[[ Information shown, beginning ]]

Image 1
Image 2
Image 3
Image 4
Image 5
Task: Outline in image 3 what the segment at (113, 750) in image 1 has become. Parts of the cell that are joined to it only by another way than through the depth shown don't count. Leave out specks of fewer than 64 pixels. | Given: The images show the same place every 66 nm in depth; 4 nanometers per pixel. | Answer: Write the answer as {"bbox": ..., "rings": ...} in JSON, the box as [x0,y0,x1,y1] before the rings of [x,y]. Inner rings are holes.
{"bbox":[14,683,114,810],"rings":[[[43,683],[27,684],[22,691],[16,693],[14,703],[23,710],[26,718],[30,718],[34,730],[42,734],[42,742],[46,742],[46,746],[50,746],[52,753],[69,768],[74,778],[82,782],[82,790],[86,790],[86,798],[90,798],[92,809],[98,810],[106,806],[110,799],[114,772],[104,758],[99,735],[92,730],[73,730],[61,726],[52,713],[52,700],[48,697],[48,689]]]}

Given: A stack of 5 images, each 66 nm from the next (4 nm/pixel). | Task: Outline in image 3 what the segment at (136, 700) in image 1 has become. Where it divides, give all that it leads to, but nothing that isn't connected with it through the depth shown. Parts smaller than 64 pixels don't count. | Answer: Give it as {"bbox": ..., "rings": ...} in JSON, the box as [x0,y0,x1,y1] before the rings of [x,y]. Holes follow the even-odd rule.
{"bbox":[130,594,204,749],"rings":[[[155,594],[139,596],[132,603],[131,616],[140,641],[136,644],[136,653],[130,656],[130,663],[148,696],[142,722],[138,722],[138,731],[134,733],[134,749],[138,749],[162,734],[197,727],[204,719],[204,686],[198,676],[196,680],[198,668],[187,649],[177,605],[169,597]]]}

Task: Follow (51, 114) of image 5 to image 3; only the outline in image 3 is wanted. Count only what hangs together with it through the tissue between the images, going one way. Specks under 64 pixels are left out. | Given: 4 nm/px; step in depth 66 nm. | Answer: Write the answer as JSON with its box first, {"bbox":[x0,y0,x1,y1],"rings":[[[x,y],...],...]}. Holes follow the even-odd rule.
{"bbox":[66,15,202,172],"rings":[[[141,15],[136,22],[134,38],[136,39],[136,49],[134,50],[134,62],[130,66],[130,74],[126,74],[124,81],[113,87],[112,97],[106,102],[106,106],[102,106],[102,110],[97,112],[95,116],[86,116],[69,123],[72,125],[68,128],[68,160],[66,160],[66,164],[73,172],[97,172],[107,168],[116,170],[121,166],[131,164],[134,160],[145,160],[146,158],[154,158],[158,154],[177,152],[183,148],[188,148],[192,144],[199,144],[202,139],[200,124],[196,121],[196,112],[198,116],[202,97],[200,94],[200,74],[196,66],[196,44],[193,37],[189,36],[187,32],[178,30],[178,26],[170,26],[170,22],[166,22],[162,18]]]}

[[ Information shown, end ]]

■ What needs to be done:
In full and without change, transcribe every line of the records above.

■ Your solution:
Image 1
Image 2
Image 3
Image 4
Image 5
Task: Outline in image 3 what the segment at (113, 750) in image 1 has become. Parts of the cell that are joined to it only by another way than through the depth shown don't count. Leave out specks of fewer than 64 pixels. | Given: The images show the same place every 66 nm in depth; 4 nanometers per pixel. | Answer: Write the answer as {"bbox": ..., "rings": ...} in JSON, the box as [x0,y0,x1,y1] before the rings of [x,y]. Inner rings are holes.
{"bbox":[14,683,114,810],"rings":[[[43,683],[27,684],[22,691],[16,693],[14,703],[23,710],[26,718],[30,718],[34,730],[42,734],[42,742],[46,742],[46,746],[50,746],[52,753],[69,768],[74,778],[82,782],[82,790],[86,790],[86,798],[90,798],[92,809],[98,810],[106,806],[110,799],[114,772],[104,758],[99,735],[92,730],[73,730],[61,726],[52,713],[52,700],[48,697],[48,689]]]}

Given: A stack of 5 images, each 66 nm from the next (4 nm/pixel). | Task: Outline in image 3 what the segment at (136, 700) in image 1 has become. Where it divides, give all that it leads to, but nothing that isn't connected with it through the depth shown. Parts smaller than 64 pixels don't count. | Answer: Give it as {"bbox": ..., "rings": ...} in JSON, the box as [x0,y0,x1,y1] before the rings of [x,y]. Holes follow the even-odd rule.
{"bbox":[130,594,204,749],"rings":[[[155,594],[139,596],[132,603],[131,616],[140,641],[136,644],[136,653],[130,656],[130,663],[148,696],[142,722],[138,722],[138,731],[134,733],[134,749],[138,749],[162,734],[197,727],[204,719],[204,686],[198,676],[196,680],[198,668],[187,649],[177,605],[169,597]]]}

Task: Follow (51, 114) of image 5 to image 3; only the outline in image 3 is wanted. Count only what hangs together with it through the tissue between the images, going one way. Specks under 64 pixels are left out. | Given: 4 nm/px; step in depth 66 nm. | Answer: Write the answer as JSON with its box first, {"bbox":[x0,y0,x1,y1],"rings":[[[x,y],...],...]}. Holes follow the even-odd rule.
{"bbox":[66,15,202,172],"rings":[[[141,15],[136,22],[134,38],[136,39],[136,49],[134,50],[134,62],[130,66],[130,74],[126,74],[124,81],[113,87],[112,97],[106,102],[106,106],[102,106],[102,110],[97,112],[95,116],[86,116],[69,123],[72,125],[68,128],[68,160],[66,160],[66,164],[73,172],[97,172],[107,168],[116,170],[121,166],[131,164],[134,160],[145,160],[146,158],[154,158],[158,154],[177,152],[183,148],[188,148],[192,144],[199,144],[202,139],[200,124],[196,121],[196,112],[198,116],[202,97],[200,94],[200,74],[196,66],[196,44],[193,37],[189,36],[187,32],[178,30],[178,26],[170,26],[170,22],[166,22],[162,18]]]}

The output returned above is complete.